In May, the Prime Minister heralded what he thought could be a new ‘Golden Era for Cycling’, as the Government sought to encourage people away from crowded public transport and onto two wheels.
And, it would seem that the UK has indeed caught the cycling bug during these extraordinary times.
2020 didn’t start this way however, as according to The Bicycle Association, the national trade body for the UK cycling industry, bike sales were down in quarter one by 4% in value, and 8% in numbers of bikes, compared to the first quarter of 2019.
However, at the end of March this picture changed dramatically.

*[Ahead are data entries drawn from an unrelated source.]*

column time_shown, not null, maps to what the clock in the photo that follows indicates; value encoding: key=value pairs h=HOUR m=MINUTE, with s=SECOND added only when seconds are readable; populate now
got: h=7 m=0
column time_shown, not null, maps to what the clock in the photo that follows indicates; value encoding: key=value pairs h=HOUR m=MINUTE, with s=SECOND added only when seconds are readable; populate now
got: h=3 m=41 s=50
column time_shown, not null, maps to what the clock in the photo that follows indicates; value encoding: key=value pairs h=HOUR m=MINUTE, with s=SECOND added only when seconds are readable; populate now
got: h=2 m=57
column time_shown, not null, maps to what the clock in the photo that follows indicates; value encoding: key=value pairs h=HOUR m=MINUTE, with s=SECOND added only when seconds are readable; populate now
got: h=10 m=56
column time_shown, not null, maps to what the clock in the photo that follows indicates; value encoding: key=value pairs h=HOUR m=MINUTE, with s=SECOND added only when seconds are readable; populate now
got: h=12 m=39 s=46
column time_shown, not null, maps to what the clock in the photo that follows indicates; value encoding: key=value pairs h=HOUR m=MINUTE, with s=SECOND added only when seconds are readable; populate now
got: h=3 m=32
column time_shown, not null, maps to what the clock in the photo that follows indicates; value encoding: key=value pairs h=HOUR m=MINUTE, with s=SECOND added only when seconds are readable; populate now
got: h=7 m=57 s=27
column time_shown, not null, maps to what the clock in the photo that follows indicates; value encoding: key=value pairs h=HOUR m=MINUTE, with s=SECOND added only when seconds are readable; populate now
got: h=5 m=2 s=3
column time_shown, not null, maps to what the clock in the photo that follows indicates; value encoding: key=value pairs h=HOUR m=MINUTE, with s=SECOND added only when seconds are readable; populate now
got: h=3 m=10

Bike shops were announced as one of the few retail services classified as essential, and therefore allowed to remain open, during the early weeks of lockdown. This combined with good weather and cycling being encouraged as an allowable form of exercise, resulted in people flocking to purchase new bikes or look to repair old ones that had been lying in sheds or garages gathering dust.
The result was that overall, the number of bikes sold rose by 60% when compared to April 2019. However, it was the functional, affordable bikes that showed the most dramatic increase as sales of bikes between £400 and £1,000 more than doubled in April 2020 (rising by 112% volume and 99% value).
So, it would seem that the base for a ‘golden era of cycling’ has been set in place but it will be interesting to see if this new or re-discovered love of cycling continues into next year and beyond.
Will the increased number of families and individuals continue to enjoy their leisure cycling trips? And, importantly, will people make cycling their chosen mode of commuting?
Only time and future government investment in making roads safe for cyclists will tell.